Among the lines of the records, please find those that contain the word "mortality" and copy them.
** Dataset excerpts follows **
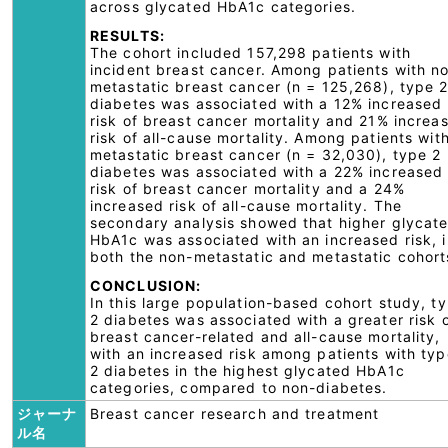
across glycated HbA1c categories.
RESULTS:
The cohort included 157,298 patients with
incident breast cancer. Among patients with n
metastatic breast cancer (n = 125,268), type 
diabetes was associated with a 12% increased
risk of breast cancer mortality and 21% increa
risk of all-cause mortality. Among patients wit
metastatic breast cancer (n = 32,030), type 2
diabetes was associated with a 22% increased
risk of breast cancer mortality and a 24%
increased risk of all-cause mortality. The
secondary analysis showed that higher glycat
HbA1c was associated with an increased risk, i
both the non-metastatic and metastatic cohort
CONCLUSION:
In this large population-based cohort study, t
2 diabetes was associated with a greater risk 
breast cancer-related and all-cause mortality,
with an increased risk among patients with typ
2 diabetes in the highest glycated HbA1c
categories, compared to non-diabetes.
ジャーナ
Breast cancer research and treatment
ル名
** End of Dataset excerpts **
Solution for this problem
risk of breast cancer mortality and 21% increa
risk of all-cause mortality. Among patients wit
risk of breast cancer mortality and a 24%
increased risk of all-cause mortality. The
breast cancer-related and all-cause mortality,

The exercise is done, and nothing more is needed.